My two cents, and take this as my
opinion.
I'm familiar with the ripple modulation scheme, and I also know that Pritchard solid-state amps, for instance, have implemented modelling of that ripple modulation. (He calls it "fat"). So there are certainly people who feel it is an important ingredient in amp tone.
Personally, I disagree.
I have experimented with "artificial" voltage sag in solid-state amps. Basically that's about modulating clipping thresholds like B+ sag would do. To such scheme it is also easy to implement a 60/120 Hz voltage source for "ripple modulation" during extreme sag.
The unfortunate thing, however, was that I simply couldn't hear it doing anything in an A/B test against an identical system sans ripple modulation. Even when the modulation was ridiculously apparent in a visual image of the audio track. No, it just isn't that distinctive to hear.
Additionally, how realistic it is to expect that you drive an amp with signal having crest factor and envelope similar to a sine wave? Yes, such input signal most definitely reveals voltage sagging in all its glory, but -in practice- with real life input signals amplitude peaks tend to be quick transients and the average signal amplitude remains much below them. Such input signals simply won't push the amp into extreme, sustained sagging, which is exactly what is needed for ripple modulation to manifest itself. Yes, there might be brief pulses of sagging. Ripple modulation requires that the state sustains for several cycles.
Not gonna happen with typical input signals. Not gonna happen.
So, personally I can't really hear ripple modulation even if it's evident visually in oscilloscope screen, and I haven't generally experienced guitar amps to be driven to a state where voltage sag is both so extreme and sustained that ripple modulation could take place in full effect.

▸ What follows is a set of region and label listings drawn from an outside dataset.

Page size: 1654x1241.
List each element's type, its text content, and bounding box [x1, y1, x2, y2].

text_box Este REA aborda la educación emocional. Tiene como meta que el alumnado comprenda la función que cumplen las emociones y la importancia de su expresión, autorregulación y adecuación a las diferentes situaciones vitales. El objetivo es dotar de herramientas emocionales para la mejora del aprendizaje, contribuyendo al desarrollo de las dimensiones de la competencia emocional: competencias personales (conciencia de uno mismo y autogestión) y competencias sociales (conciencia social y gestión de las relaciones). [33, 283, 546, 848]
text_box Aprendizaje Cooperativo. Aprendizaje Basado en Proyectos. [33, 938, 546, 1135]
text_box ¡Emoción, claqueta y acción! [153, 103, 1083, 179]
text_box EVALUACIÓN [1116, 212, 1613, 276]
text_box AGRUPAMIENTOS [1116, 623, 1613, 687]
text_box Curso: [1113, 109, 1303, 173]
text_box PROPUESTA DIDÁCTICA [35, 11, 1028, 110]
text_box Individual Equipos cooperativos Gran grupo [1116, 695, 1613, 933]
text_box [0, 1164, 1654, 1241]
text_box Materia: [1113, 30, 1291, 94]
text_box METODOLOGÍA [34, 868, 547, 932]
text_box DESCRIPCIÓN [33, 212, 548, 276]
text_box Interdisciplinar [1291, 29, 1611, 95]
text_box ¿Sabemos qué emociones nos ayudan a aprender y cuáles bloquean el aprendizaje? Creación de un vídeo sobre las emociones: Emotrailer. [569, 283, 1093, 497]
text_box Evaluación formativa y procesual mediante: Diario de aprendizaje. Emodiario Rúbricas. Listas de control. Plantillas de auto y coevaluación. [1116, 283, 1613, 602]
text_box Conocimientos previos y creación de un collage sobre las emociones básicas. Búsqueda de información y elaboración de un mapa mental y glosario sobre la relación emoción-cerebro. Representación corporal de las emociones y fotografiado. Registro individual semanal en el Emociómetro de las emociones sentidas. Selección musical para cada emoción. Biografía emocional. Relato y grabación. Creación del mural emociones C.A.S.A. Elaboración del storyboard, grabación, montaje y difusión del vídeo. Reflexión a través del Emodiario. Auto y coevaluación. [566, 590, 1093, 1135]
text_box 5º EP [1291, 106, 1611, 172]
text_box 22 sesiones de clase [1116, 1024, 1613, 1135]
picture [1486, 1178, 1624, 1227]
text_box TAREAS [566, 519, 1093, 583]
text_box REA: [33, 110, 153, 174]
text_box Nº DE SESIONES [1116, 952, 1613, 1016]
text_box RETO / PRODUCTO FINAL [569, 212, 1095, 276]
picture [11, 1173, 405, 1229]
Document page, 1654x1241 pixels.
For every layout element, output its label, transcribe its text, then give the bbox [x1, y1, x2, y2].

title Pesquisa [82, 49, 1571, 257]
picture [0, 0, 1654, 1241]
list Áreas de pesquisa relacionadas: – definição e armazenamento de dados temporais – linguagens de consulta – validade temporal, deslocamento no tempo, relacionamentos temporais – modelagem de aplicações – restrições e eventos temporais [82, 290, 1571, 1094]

Usually when you need THAT much clipping and distortion rest assured it is generated in the preamp stages where noth sag and ripple modulation are rare occurences. Why, because you have class-A biased low current draw stages so not much dynamic in current draw characteristics, let alone not much current draw. Even "meh" filtering capacitance tends to be proper to AC bypass the supply rail. Yep, it effectively means "ripple" gets AC bypassed too.